Thursday, August 30, 2018

Scientific Fraud

This month fraud was exposed, in numerous papers by Yoshihiro Sato, regarding clinical studies of supplements showing outstanding results in preventing skeletal fractures and/or other problems in elderly patients.  The dedicated work of Alison Avenell and Mark Bollard  was a major contribution toward exposing the fraud and subsequent retraction of many of the flawed studies.

Kai Kupferschmidt (2018, Tide of Lies.  Science, 361:636-641) doe a good job of reporting the results of their efforts and the difficulty of getting scientific and/or medical journals to address the issue.  The delays helped proliferate grants, studies, and publications that would never have been undertaken without the fraud.  The principle author committed suicide; co-authors often had no knowledge of the fraud and very small, if any, role in the research.

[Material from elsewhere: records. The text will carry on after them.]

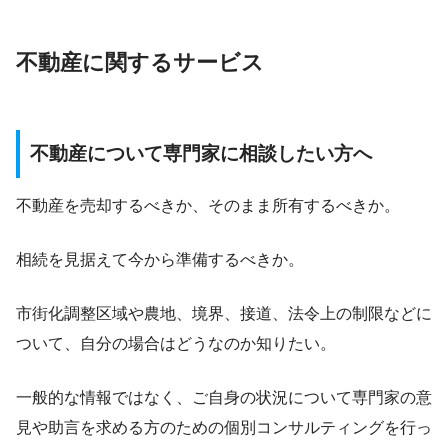
不動産に関するサービス
不動産について専門家に相談したい方へ
不動産を売却するべきか、そのまま所有するべきか。
相続を見据えて今から準備するべきか。
市街化調整区域や農地、境界、接道、法令上の制限などに
ついて、自分の場合はどうなのか知りたい。
一般的な情報ではなく、ご自身の状況について専門家の意
見や助言を求める方のための個別コンサルティングを行っ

Their problems of dealing with publishers of fraudulent papers made me change my mind about trying to get retractions of two papers giving invalid support to Ecdysozoa and Lophotrochozoa as legitimate animal groups.  The authors did good work and were not fraudulent.  They were just mistaken in relying on other papers to support some poor scientific choices.

evolutioninsights.blogspot.com/2013/05/science-screw-up-no-1.html

The above address is for my sixth blog post on May 31 of 2013.  The errors in the criticized papers have probably been a major reason my views on the pogonophorans have gotten so little, if any, attention.  I just checked and the sixth post noted has had 15 page views.  The most popular post on this blog, about the body cavity, has had over 3930 page views since it was written in early 2015.

I was recently, in the process of trying to minimize the debris my heirs will have to deal with after I am gone, going through some accumulations packed before this blog was started.  I found numerous science journal articles supporting points I was trying to make in blogs I have written.  I have been writing mostly from memory and manuscripts I have written and research literature from reference files on my computer.  I should blog about some of those items before I get back to the clean-up tasks.

To the kind person who commented on my October 2015 "insect speciation" post (51 page views), thank you, you made my day.

Joseph G. Engemann    Emeritus Professor of Biology, Western Michigan University, Kalamazoo, Michigan       August 30, 2018.